Ausgangstext
_ _ _ _ _ _ _

In einer der unzähligen Wohnungen des Objekts lebt Joachim Metzner. Der Rentner hat sich auf seinen rund 35 Quadratmetern mit dem "genialen" Blick auf München den Traum vom Stadtleben erfüllt. Vor 35 Jahren zog es ihn vom Land in die Stadt, das Portemonnaie war damals schon nicht allzu üppig gefüllt, der Freiheitsdrang hingegen groß. Er hat es sich in den Jahren gemütlich gemacht, mit einer Maßbauwand aus Fichte ein bisschen ländlichen Charme in den Betonklotz gebracht. Doch nun, da sein Arbeitsleben vorbei ist, bleibt finanziell wenig übrig. "Raus möchte ich auf keinen Fall, das kann ich mir nicht leisten", sagt Metzner. Das Angebot der Bayerischen Hausbau, während der Sanierung intern umzuziehen, wird er wohl annehmen müssen. Wirklich glücklich ist er damit derweil nicht.

Schon länger spekulierten die Nachbarn darüber, wie es mit dem Objekt, welches sie ihr Zuhause nennen, weitergehen wird. Dann kam der Brief mit Ankündigung der Sanierungsmaßnahmen. "Das ist ein Damoklesschwert, das hängt so über mir und macht mich unruhig", sagt Metzner. Denn so einen Umzug schultere er mit fast 70 Jahren nicht mehr so leicht.

Zudem habe er viel investiert in die Wohnung, fühle sich wohl, zwischen selbstgemalten Bildern seines Vaters, einem recht neuen Teppichboden und den maßgefertigten Holzmöbeln. Schon länger wollte er auch den Balkon auf Vordermann bringen. Doch seitdem das Gerücht im Haus herumging, dass es wohl zu Baumaßnahmen kommen wird, verlor er die Lust an weiteren Investitionen.

_ _ _ _ _ _ _

Dokumentquellen im Klartext
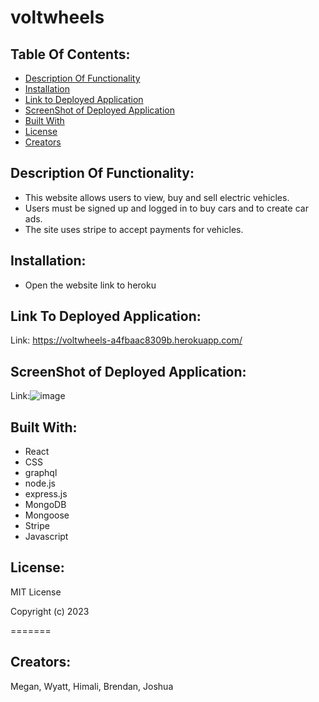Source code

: # voltwheels

## Table Of Contents:

- [Description Of Functionality](#description-of-functionality)
- [Installation](#installation)
- [Link to Deployed Application](#link-to-deployed-application)
- [ScreenShot of Deployed Application](#screenshot-of-deployed-application)
- [Built With](#built-with)
- [License](#license)
- [Creators](#creators)

## Description Of Functionality:

- This website allows users to view, buy and sell electric vehicles.
- Users must be signed up and logged in to buy cars and to create car ads.
- The site uses stripe to accept payments for vehicles.

## Installation:

- Open the website link to heroku

## Link To Deployed Application:

Link: https://voltwheels-a4fbaac8309b.herokuapp.com/

## ScreenShot of Deployed Application:

Link:![image](https://github.com/mdeluca13/voltwheels/assets/123771567/181828fb-726b-48e7-b6a4-59a20fc65801)

## Built With:
- React
- CSS
- graphql
- node.js
- express.js
- MongoDB
- Mongoose
- Stripe
- Javascript


## License:

MIT License 

Copyright (c) 2023

=======

## Creators:

Megan, Wyatt, Himali, Brendan, Joshua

_ _ _ _ _ _ _

Arbeitsauftrag
Zähle aus dem Ausgangstext über die Wohnung von Joachim Metzner alle Dinge auf, zwischen denen er sich laut dem Satz mit „fühle sich wohl“ wohlfühlt.

Lösung
Metzner fühlt sich wohl zwischen den selbstgemalten Bildern seines Vaters, einem recht neuen Teppichboden und den maßgefertigten Holzmöbeln.